Compared to many Mythos pastiches are overwritten and drag in terms of pacing, “Lascivious Tongues” moves almost too briskly, hitting its story beats and not slowing down until the weight of the sex scenes demands it. Many passages and transitions are downright terse. It is a very pulp/erotica style of writing, unlike the longer literary form such as Widdershins (2013) by Jordan L. Hawk, which otherwise shares a similar period setting. Which is to say, “Lascivious Tongues” is not exactly The Way of a Man with a Maid (1908) with the addition of a Mythos tome. It could easily have been something like that, if Morgan had aimed at a novel instead of a short story. The basic building blocks for such an erotic Mythos novel are there—but the market is different.

“Lascivious Tongues” was published in Necronomicum: The Magazine of Weird Erotica #1 (2014). Erotica is often ephemeral fiction; read once and then forgotten or discarded. It took quite some time to build up the idea of “erotic horror” as durable literature, beyond masturbation fodder. Which is a shame because some quite good fiction has been lost to disinterest, in men’s magazines and the wilds of the early Internet…and to ebooks which were available for a period, and then disappeared, taking their stories with them.

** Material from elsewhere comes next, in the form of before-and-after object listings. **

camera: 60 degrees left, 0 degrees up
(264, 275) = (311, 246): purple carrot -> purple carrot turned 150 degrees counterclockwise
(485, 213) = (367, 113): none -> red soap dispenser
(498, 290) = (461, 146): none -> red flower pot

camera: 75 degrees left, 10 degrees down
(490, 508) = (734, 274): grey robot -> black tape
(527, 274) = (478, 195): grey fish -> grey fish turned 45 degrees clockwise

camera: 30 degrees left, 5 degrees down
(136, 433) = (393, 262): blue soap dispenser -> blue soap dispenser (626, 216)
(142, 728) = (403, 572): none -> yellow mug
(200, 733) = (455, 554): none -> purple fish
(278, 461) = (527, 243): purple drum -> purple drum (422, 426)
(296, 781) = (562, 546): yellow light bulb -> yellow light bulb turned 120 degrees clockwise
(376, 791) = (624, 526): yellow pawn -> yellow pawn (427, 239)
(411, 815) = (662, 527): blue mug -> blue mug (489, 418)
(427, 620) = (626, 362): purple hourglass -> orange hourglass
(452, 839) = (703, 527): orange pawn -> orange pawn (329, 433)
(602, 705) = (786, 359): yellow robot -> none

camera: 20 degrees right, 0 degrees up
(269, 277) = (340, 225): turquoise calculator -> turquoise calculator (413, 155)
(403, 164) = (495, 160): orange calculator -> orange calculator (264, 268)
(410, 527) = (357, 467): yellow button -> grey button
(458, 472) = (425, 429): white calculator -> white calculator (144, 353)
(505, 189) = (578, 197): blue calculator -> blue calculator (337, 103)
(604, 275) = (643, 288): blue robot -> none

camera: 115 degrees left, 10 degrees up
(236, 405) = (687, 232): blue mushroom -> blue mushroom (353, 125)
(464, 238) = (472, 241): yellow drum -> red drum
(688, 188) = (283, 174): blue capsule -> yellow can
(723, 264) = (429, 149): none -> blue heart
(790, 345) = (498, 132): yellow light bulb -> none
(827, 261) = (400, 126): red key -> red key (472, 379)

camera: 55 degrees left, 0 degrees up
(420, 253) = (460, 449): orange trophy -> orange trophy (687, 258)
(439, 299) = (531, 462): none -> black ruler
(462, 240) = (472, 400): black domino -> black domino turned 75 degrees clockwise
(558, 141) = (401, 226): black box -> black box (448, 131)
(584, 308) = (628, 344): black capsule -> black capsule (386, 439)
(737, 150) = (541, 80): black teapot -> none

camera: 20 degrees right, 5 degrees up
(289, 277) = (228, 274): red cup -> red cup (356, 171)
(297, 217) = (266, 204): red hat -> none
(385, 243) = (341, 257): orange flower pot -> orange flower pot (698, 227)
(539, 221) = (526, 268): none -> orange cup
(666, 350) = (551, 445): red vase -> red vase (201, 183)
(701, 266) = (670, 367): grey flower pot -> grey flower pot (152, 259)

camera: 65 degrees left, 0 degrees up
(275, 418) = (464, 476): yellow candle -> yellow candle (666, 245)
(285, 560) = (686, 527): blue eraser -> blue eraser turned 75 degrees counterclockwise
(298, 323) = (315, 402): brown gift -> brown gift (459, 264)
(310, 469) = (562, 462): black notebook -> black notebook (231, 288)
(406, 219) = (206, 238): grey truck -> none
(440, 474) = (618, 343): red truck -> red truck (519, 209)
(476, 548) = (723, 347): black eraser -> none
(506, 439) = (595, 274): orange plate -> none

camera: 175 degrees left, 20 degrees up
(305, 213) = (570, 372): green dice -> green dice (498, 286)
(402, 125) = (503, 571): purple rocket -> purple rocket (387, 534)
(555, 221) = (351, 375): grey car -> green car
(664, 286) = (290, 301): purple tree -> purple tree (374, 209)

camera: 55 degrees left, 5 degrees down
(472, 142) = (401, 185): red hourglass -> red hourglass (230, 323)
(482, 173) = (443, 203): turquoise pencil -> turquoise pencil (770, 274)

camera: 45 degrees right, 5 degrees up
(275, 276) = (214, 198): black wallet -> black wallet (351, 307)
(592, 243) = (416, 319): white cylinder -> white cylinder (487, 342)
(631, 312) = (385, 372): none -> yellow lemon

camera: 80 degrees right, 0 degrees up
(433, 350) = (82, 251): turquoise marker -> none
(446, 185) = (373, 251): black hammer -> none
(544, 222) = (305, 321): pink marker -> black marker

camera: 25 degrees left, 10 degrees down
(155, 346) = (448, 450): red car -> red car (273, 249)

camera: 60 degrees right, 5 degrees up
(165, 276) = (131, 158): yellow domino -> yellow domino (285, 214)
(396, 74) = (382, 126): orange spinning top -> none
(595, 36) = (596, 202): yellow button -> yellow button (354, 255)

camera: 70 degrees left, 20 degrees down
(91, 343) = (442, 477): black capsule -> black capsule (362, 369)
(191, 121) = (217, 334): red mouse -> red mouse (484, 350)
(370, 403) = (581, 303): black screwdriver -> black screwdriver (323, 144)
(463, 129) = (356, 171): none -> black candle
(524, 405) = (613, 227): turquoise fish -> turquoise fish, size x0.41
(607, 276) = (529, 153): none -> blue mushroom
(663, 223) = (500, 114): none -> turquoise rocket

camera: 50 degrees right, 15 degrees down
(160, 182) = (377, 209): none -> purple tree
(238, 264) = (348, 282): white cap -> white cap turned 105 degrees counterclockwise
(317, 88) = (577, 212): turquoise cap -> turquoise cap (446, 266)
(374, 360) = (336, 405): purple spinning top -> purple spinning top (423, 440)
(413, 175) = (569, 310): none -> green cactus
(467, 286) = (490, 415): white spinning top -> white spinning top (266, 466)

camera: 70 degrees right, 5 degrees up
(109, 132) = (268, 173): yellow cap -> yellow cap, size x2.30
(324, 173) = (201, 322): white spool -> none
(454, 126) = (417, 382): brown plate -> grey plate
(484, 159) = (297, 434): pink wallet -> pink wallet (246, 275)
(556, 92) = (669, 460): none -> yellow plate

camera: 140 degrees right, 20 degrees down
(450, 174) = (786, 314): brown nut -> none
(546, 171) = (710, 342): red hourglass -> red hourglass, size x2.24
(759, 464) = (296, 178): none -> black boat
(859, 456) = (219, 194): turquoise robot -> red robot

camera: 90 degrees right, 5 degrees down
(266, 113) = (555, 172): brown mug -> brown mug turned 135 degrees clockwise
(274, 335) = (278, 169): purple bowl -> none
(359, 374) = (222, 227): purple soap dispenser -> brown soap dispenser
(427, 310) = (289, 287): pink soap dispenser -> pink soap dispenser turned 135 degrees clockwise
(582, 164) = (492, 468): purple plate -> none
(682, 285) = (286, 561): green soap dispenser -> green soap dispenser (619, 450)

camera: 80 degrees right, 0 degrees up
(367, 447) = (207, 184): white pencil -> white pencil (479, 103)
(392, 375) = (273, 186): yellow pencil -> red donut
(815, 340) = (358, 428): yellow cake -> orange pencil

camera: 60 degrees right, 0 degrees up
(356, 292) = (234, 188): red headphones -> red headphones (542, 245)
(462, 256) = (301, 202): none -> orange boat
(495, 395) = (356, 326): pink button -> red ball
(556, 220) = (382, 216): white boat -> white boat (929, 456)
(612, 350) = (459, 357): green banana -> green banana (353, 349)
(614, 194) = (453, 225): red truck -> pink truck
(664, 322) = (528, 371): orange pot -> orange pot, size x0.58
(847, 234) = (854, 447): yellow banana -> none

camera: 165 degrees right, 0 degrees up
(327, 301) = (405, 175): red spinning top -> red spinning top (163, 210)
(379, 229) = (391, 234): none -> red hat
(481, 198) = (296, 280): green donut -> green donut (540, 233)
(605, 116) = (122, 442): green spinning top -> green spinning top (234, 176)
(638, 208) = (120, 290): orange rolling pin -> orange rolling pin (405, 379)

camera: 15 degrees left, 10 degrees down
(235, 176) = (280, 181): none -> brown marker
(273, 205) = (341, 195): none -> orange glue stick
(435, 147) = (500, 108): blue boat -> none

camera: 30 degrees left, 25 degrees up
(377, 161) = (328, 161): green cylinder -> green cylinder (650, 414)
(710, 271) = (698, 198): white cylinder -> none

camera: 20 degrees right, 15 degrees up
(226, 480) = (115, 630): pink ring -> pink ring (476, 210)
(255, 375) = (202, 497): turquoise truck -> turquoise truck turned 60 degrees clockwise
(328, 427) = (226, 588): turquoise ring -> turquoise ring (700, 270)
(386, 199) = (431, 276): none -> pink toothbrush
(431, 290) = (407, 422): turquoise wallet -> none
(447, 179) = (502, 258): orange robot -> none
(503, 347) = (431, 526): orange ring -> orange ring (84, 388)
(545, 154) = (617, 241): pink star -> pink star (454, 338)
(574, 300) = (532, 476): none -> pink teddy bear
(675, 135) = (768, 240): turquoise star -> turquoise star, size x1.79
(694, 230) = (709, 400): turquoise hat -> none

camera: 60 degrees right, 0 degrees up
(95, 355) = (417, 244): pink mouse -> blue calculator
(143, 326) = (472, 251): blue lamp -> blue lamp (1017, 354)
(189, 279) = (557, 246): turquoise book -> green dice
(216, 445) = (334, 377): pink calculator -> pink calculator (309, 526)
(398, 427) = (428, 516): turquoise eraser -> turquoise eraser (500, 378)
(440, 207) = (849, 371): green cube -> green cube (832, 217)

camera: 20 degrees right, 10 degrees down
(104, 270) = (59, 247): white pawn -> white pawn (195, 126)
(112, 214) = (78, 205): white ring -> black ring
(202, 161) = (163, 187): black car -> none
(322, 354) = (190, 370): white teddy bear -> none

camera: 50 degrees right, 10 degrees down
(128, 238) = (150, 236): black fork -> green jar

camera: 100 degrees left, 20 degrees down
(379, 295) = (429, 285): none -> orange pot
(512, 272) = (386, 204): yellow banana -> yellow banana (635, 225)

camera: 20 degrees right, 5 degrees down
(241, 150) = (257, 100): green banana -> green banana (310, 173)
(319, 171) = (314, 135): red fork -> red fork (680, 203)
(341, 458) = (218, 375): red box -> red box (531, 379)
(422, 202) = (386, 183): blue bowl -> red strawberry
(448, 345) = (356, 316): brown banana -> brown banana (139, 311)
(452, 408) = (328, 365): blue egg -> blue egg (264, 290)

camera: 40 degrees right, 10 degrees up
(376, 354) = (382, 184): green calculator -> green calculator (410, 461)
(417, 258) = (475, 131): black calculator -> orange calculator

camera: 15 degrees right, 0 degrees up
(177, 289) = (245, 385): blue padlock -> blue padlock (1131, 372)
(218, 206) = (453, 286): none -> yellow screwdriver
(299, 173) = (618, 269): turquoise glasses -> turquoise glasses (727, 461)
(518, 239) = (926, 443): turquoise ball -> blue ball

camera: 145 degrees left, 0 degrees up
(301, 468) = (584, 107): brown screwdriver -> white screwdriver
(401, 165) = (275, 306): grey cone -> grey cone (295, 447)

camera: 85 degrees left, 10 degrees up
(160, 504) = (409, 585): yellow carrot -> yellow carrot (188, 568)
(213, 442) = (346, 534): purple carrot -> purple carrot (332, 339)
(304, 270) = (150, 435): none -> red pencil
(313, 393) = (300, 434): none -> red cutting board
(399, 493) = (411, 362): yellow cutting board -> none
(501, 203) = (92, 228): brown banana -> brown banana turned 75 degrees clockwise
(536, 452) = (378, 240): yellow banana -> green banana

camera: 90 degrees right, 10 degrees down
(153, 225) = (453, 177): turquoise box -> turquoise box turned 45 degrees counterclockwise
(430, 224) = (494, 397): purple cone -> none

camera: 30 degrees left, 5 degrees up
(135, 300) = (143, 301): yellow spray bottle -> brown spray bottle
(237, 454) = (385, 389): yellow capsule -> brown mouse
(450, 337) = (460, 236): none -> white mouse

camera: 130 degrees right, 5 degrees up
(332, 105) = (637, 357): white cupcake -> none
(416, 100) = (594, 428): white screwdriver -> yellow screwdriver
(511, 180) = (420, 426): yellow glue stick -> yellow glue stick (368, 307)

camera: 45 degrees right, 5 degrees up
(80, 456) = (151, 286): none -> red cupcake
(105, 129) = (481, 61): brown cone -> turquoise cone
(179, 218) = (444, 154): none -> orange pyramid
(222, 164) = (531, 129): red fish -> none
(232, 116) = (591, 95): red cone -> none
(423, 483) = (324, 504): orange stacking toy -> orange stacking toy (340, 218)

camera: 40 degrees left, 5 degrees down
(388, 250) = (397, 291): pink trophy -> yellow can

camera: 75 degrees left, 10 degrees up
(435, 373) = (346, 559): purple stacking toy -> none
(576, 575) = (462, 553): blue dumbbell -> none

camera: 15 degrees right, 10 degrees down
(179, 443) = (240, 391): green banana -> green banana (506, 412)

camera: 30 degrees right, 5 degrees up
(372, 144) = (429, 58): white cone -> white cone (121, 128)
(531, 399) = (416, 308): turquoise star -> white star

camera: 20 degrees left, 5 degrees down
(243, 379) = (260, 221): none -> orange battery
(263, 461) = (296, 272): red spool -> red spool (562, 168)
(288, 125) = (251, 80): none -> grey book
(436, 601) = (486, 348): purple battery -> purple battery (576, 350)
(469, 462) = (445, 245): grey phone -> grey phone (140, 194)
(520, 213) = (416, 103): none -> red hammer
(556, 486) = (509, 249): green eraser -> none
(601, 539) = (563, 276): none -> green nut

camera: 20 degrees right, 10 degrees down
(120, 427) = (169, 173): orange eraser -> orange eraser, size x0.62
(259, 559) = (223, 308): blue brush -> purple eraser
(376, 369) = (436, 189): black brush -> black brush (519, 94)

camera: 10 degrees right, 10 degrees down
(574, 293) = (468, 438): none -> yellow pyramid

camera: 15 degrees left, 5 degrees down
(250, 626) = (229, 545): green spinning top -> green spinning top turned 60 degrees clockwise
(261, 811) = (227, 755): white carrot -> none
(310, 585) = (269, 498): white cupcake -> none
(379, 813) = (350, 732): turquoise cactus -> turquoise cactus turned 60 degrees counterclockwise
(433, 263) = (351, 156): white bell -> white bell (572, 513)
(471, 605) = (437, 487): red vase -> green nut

Necronomicum was set up as a triannual e-periodical; it made it to four issues…which isn’t bad at all, considering it published some well-known authors such as Ramsey Campbell, Christine Morgan, and Brian Sammons. The trick for any series publication is reaching the right market—all the more difficult in an internet already flooded with erotica and pornography. For such a publication, with a token payment, short & simple makes sense. “Lascivious Tongues” isn’t the worse for being written as a fast-paced bit of Lovecraftian erotica, but it definitely makes more sense in context as something written as a quick read in a small ebook anthology.


Bobby Derie is the author of Weird Talers: Essays on Robert E. Howard & Others (2019) and Sex and the Cthulhu Mythos (2014).